September 2020 saw the appointment of Tim Davie as the BBC’s Director-General, and in February 2021, Richard Spark, a former banker, will take over as Chairman of the BBC Board of Directors. A successful chairman needs to have relevant industry experience and an understanding of the wider issues, and yet it seems that Mr Spark has little knowledge or comprehension of broadcasting issues. People might therefore reach the conclusion, that the former banker’s appointment was made to facilitate the future commercial privatisation of the BBC. If that is the case, the new Chairman would know that an unpopular unfocused BBC, one that promoted counter culture and fashionable left wing ‘woke’ ideology, will not appeal to investors?
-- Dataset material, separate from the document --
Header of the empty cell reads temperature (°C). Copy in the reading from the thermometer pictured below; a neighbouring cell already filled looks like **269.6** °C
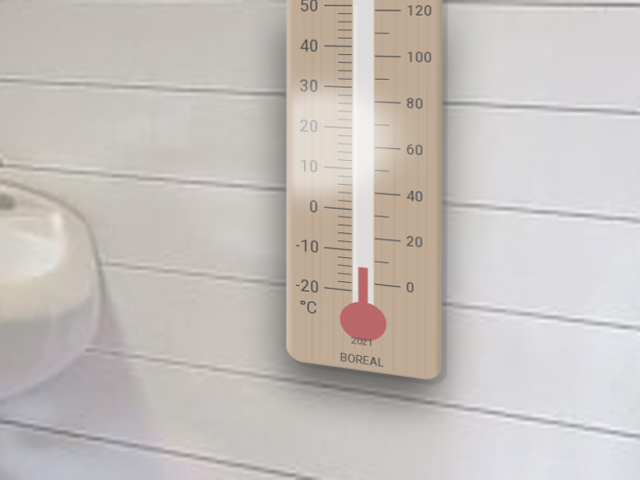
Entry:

Does the BBC need a reset? Whether or not the BBC is privatised, the BBC is most certainly in choppy waters. Perhaps a return to values of an earlier time, to values and principles that appeal to mainstream audiences.
The BBC needs a ‘reset’ now, and putting things right will be no summer afternoon stroll along Portland Place. The Director-General needs to urgently address these issues, and the Chairman needs to take a proactive approach to governance – time is of the essence. The BBC must re-establish the highest standards and values in keeping with core values. It must once again become a trusted mainstream broadcaster of international repute, which will ultimately reflect on how the BBC, a pre-eminent organisation, and how British values are perceived around the world.
The BBC Royal Charter ends on the 31st December 2027. However, given the current level of uncertainty surrounding the future of the BBC and growing public concern, the Government needs to clarify broadcasting policy.
BBC or BBC PLC, over to you Prime Minister?